Corpus research

In my role as a lexicographer, I’ve become very familiar with corpora as a means of researching language usage. Outside of my work on dictionaries, I carry out corpus research to feed into a whole range of projects, both those I’m working on myself as a writer and also to produce reports for other writers.

I had the fascinating task of researching new trends in language use for the 4th edition of Collins COBUILD English Usage (Collins, 2019). I’ve given numerous talks about using corpus tools in ELT and I often find myself dragged in to answer language queries on social media! (See a couple of the resulting posts about outdated secretaries and messing things up over on my blog)

I’ve carried out extensive research using the Cambridge Learner Corpus to feed into a variety of ELT projects for Cambridge University Press over the years. I’ve written about my learner corpus research here and summarized a talk I gave about my work researching Spanish learner errors at the IVACS conference here.

I’ve both carried out research and written common error notes and activities for a number of books, both for the international market and for specific local markets.
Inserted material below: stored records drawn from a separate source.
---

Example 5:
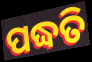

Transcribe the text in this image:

ପଦ୍ଧତି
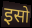
इसो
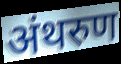
अंथरुण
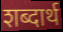
शब्दार्थ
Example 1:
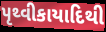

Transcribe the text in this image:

પૃથ્વીકાયાદિથી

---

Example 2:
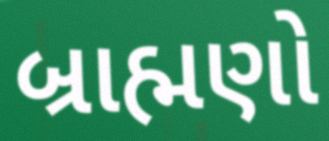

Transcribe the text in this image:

બ્રાહ્મણો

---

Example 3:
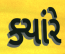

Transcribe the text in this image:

ક્યાંરે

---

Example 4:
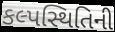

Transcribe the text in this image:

કલ્પસ્થિતિની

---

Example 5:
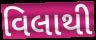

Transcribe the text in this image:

વિલાથી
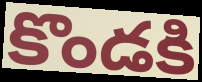
కొండకి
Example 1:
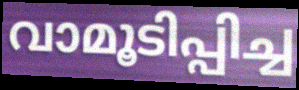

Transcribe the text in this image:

വാമൂടിപ്പിച്ച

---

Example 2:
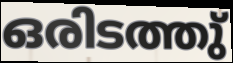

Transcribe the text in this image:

ഒരിടത്തു്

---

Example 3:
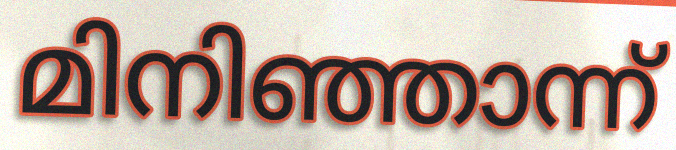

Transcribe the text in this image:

മിനിഞ്ഞാന്ന്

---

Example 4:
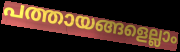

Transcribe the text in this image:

പത്തായങ്ങളെല്ലാം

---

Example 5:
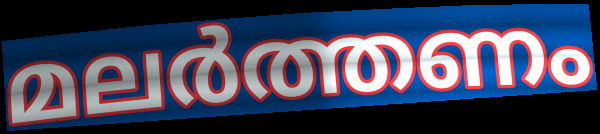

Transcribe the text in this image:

മലർത്തണം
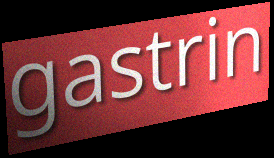
gastrin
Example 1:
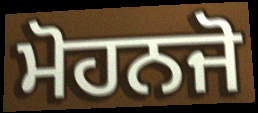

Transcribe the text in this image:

ਮੋਹਨਜੋ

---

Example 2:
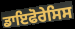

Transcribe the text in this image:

ਡਾਇਫੋਰੇਸਿਸ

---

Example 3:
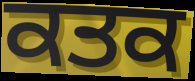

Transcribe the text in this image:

ਕਤਕ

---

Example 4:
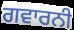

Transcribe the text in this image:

ਗਵਾਰਨੀ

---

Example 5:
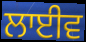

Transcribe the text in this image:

ਲਾਈਵ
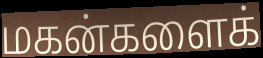
மகன்களைக்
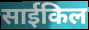
साईकिल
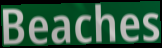
Beaches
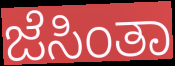
ಜೆಸಿಂತಾ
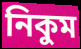
নিকুম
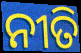
ନୀତି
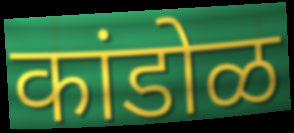
कांडोळ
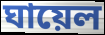
ঘায়েল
I’ve worked especially with CUP Spain to research errors typical of Spanish speakers to inform coursebooks aimed at the Spanish market:

  • Complete (ESS; Key, Preliminary & First)
  • Interactive (ESS)
  • Empower (ESS; levels A2, B1 & C1)
  • English in Mind (international editions)
  • English in Mind (ESS editions)
  • Cambridge Learner’s Dictionary

I carried out the research for most of the Common Mistakes at … series of books. I also authored the Common Mistakes at Proficiency and IELTS Advanced titles.

I’ve carried out research and produced reports for CUP authors on projects including:

  • Objective PET
  • Objective First
  • Objective IELTS
  • Complete CAE
  • IELTS Trainer
  • English 365
  • Vocabulary in Practice
  • Business Benchmark